PQ instruments can also be used to ensure that the power supply and utility service are operating within designed parameters, which will help to avoid any possibility of overheating, overdrawing of electricity or other safety issues.

“Energy instruments, in general, can determine whether equipment or circuits are operating within capacity to avoid overheating,” Ignall said.

For the contractor

Low-cost, high-performance devices are available to establish, measure and record PQ in every installation, from residential to heavy industrial applications.

“For the contractor, power quality monitoring means offering customers a new value-added service that will drive revenue and increase customer satisfaction by isolating problems before they occur,” Forthaus said.

Load studies and other PQ and energy measurements enable electrical contractors to go beyond data collection and make recommendations, Thompson said.

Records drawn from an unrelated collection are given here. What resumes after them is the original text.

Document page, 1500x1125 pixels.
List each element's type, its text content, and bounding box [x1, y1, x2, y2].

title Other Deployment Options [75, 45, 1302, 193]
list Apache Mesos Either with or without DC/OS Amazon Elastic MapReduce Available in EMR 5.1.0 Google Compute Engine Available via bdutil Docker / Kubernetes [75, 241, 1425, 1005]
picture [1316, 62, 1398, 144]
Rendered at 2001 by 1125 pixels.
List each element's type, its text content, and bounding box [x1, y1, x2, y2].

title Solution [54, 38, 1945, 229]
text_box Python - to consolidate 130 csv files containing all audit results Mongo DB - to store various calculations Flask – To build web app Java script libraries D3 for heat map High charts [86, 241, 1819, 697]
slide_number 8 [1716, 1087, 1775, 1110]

“Any contractor interested in building long-term, service-related relationships with customers can use load studies to demonstrate where a facility has infrastructure load or power quality issues that could affect operational efficiency or safety,” he said.

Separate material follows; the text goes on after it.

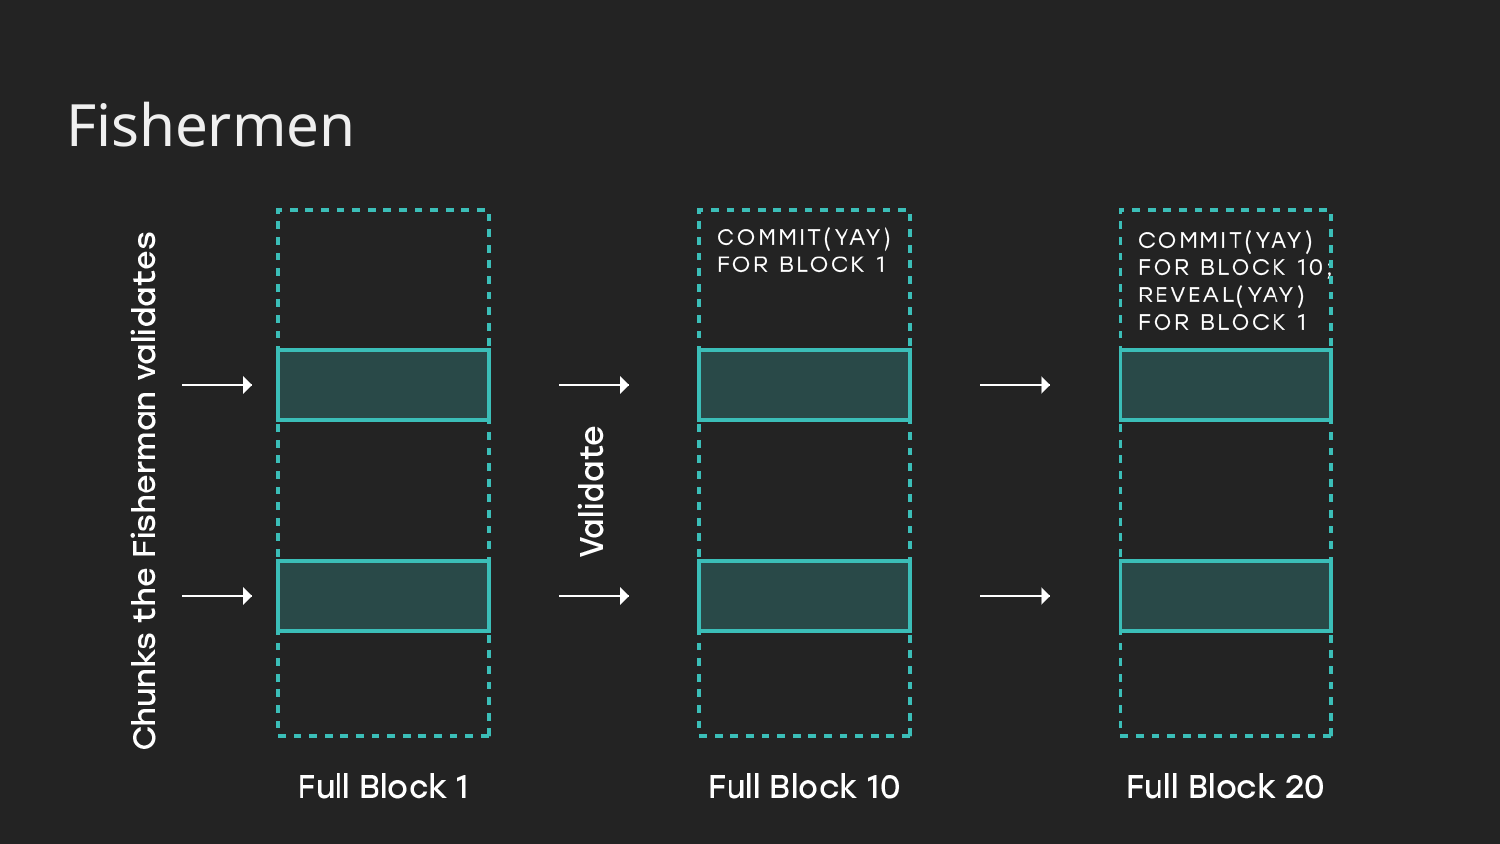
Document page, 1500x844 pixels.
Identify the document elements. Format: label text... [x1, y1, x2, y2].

picture [67, 138, 1433, 843]
title Fishermen [51, 72, 1449, 167]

There have been real changes to PQ instruments over the last three years, said Leah Friberg, global manager of education and industry relations, Fluke Corp.

“Models have become more fail-safe to use and ensure more reliable results,” she said.

Although newer instruments are easier to use, higher end tools can still be more complicated and require training.

As more sensitive electronics and computer-­based components enter every facet of life, more electricity is being used. The loads themselves may corrupt power in the way that they operate.

“Power quality will become increasingly more challenging as we create these more sophisticated loads,” Thompson said.